Friday, October 07, 2005

Timothy Wise: Six Common Errors in Presenting Farm Statistics

In casual chit-chat before the debate last month at the Consumer Federation of America, former Congressman Charlie Stenholm (D-TX) showed me a working paper (.pdf) he liked and was carrying in his brief case, by Timothy Wise from the Global Development and Environment Institute at Tufts University. My graduate students have also been reading it with interest.

The tartly written working paper criticizes statistics from the Environmental Working Group and others, who disparage farm subsidies and emphasize the concentration of farm payments to the largest farmers. Wise's paper is entitled, "Understanding the Farm Problem: Six Common Errors in Presenting Farm Statistics."

For example:
  • One commonly hears that only 40 percent of farms get federal farm payments. Wise argues that, if one excludes "rural residence" farms (including "hobby farms"), then more than half of farms get farm payments.
  • One commonly hears that farm household income is higher than the average U.S. household income. Wise argues that, if one excludes very large commercial farms, the average household income falls below the U.S. average.
  • One commonly hears debates about farm household income that (as in the previous example) count both off-farm and on-farm income. Wise argues that farmers appear much poorer and more deserving of support if one considers their on-farm income alone.
And so forth for the six cases. Wise has harsh words for those who quote the commonly heard statistics: "All of the above statements are true – and truly misleading. The same data present a very different story when treated more carefully."

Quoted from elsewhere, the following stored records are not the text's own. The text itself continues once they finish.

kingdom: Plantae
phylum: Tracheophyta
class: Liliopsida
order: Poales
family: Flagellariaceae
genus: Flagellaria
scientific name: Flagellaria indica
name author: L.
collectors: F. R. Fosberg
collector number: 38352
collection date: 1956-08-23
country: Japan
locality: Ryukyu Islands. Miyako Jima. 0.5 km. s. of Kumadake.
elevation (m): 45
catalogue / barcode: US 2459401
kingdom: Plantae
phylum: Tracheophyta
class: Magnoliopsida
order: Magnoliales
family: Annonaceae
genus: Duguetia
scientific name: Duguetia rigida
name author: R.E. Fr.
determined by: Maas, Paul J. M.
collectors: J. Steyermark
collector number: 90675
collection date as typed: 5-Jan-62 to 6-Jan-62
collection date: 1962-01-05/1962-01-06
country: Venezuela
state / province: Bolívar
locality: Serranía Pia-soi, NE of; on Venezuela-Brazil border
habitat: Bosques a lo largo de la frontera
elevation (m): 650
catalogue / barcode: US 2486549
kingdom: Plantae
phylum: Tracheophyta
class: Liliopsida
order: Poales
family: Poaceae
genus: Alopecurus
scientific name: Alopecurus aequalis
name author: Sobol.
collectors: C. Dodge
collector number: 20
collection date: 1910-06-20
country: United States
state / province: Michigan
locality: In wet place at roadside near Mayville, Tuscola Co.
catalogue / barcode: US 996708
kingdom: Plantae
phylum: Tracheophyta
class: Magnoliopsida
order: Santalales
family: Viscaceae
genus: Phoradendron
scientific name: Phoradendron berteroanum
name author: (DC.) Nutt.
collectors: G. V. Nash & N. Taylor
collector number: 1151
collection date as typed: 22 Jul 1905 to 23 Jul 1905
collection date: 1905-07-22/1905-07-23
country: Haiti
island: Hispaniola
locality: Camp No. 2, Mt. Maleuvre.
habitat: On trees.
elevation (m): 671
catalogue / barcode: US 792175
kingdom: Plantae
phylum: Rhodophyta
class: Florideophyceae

That's a bit too rough. Like those he criticizes, Wise chooses statistics carefully to make rhetorical points.

In each of the examples above, there are equally legitimate reasons to quote the original statistic. One could equally well argue, in response to Wise's three examples above:
  • It is circular to consider a class of farmers most likely to get farm payments -- by excluding "rural residence farms" from consideration -- and then make a big deal of the fact that many of those farmers do indeed get farm payments.
  • It is circular to consider a class of farmers with modest income -- by excluding the largest and richest farmers -- and then make a big deal of the fact that these farmers do indeed have modest household income. Why exclude the richest farmers from the farm half of the computation, but not exclude the richest non-farmers from the non-farm half of the computation?
  • It would be a recipe for bad public policy to consider on-farm income alone and ignore off-farm income. We might not want to subsidize Hollywood stars with Montana farms, just because those farms grow some wheat. Or, to take a more common case, consider a farmer in any part of rural America who has both on-farm skills and off-farm skills (say, as a mechanic or a school-teacher). If her overall household income is adequate, why should we send a price signal that her farming work is worthwhile, but her work as a mechanic or schoolteacher is not?
One could read Wise's paper and think that the critique of current farm subsidy programs is based on misleading statistics. But, the critique has much merit. The major farm programs encourage over-production of field crops (used largely as inputs to meat and dairy production and, in the case of corn, for high-fructose sweeteners), while offering little support for fruit and vegetable production. They damage the interests of developing country farmers, harm the environment, and largely benefit farmers with household incomes above the U.S. average.

Note to readers: Short break. Will post again on Tuesday.